* _DATA ROWS_:

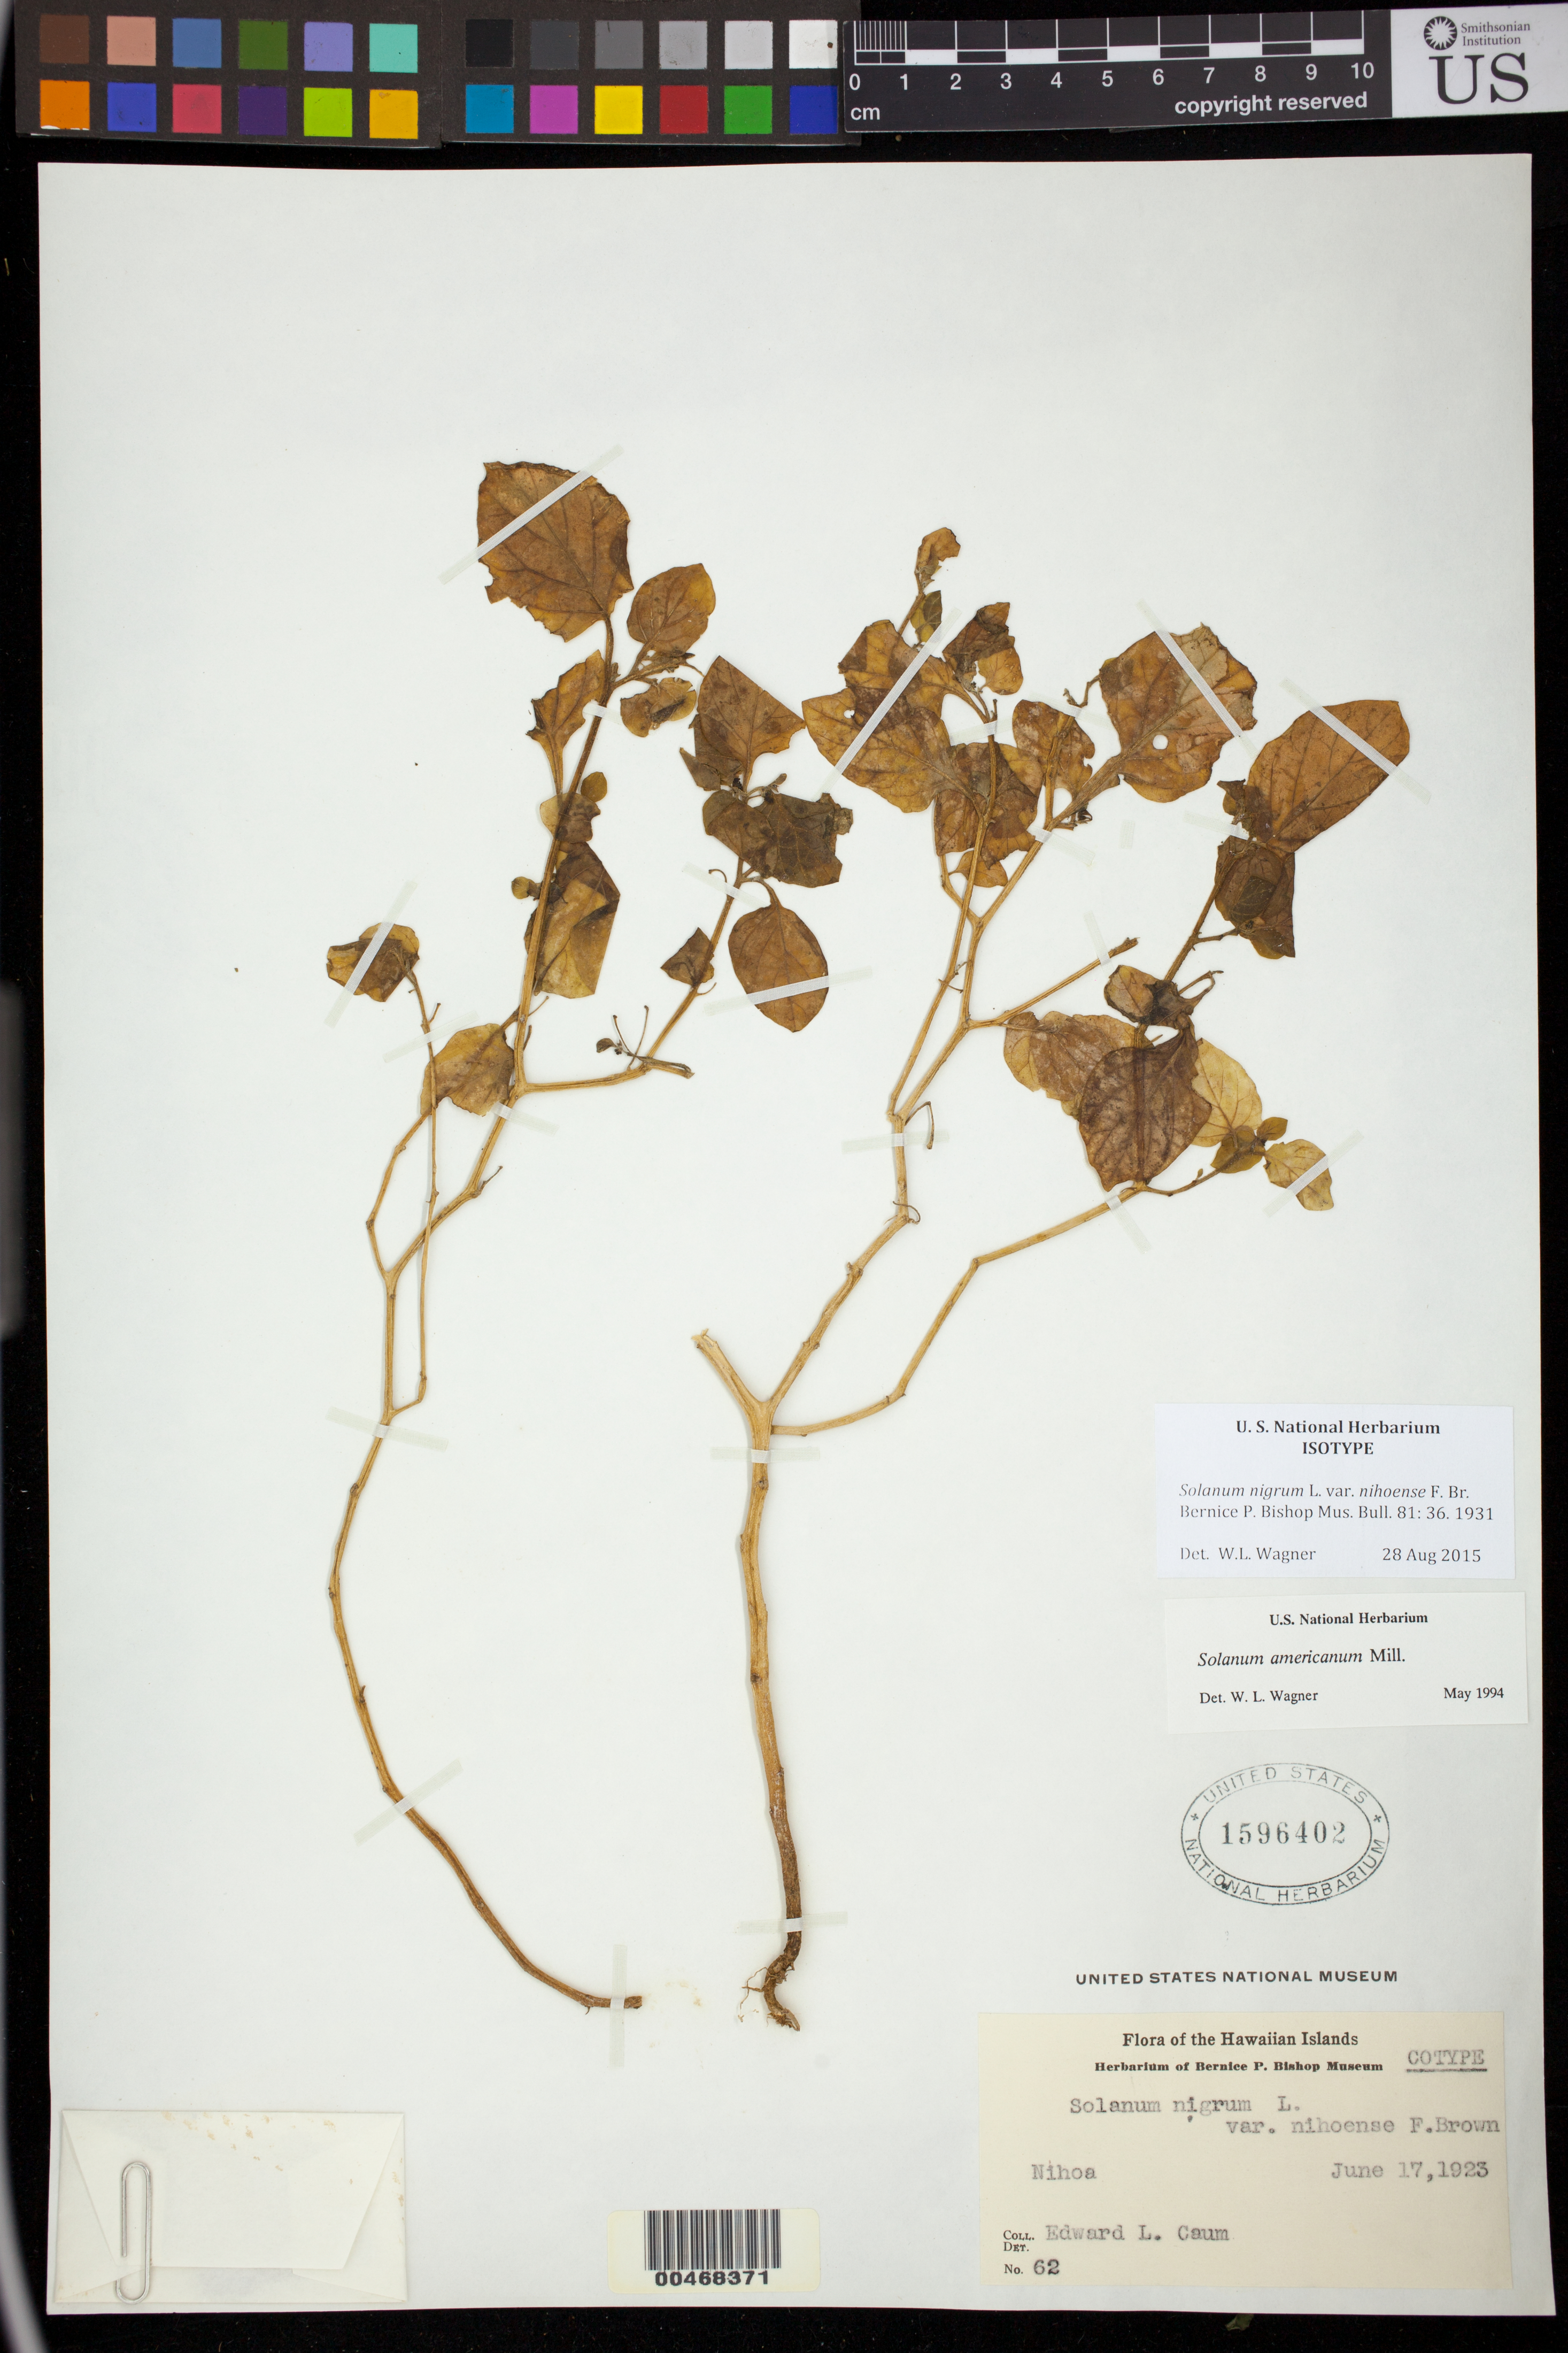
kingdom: Plantae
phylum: Tracheophyta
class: Magnoliopsida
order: Solanales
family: Solanaceae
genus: Solanum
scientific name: Solanum nigrum var. nihoense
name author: F. Br.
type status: Isotype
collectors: E. L. Caum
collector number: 62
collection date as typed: June 17, 1923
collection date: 1923-06-17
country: United States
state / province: Hawaii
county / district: Honolulu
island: Nihoa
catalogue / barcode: US 1596402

* _WRITTEN EXERCISE_: Copy out every line of the listing above word for word, leaving out the picture.

* _TASK RESULT_:
kingdom: Plantae
phylum: Tracheophyta
class: Magnoliopsida
order: Solanales
family: Solanaceae
genus: Solanum
scientific name: Solanum nigrum var. nihoense
name author: F. Br.
type status: Isotype
collectors: E. L. Caum
collector number: 62
collection date as typed: June 17, 1923
collection date: 1923-06-17
country: United States
state / province: Hawaii
county / district: Honolulu
island: Nihoa
catalogue / barcode: US 1596402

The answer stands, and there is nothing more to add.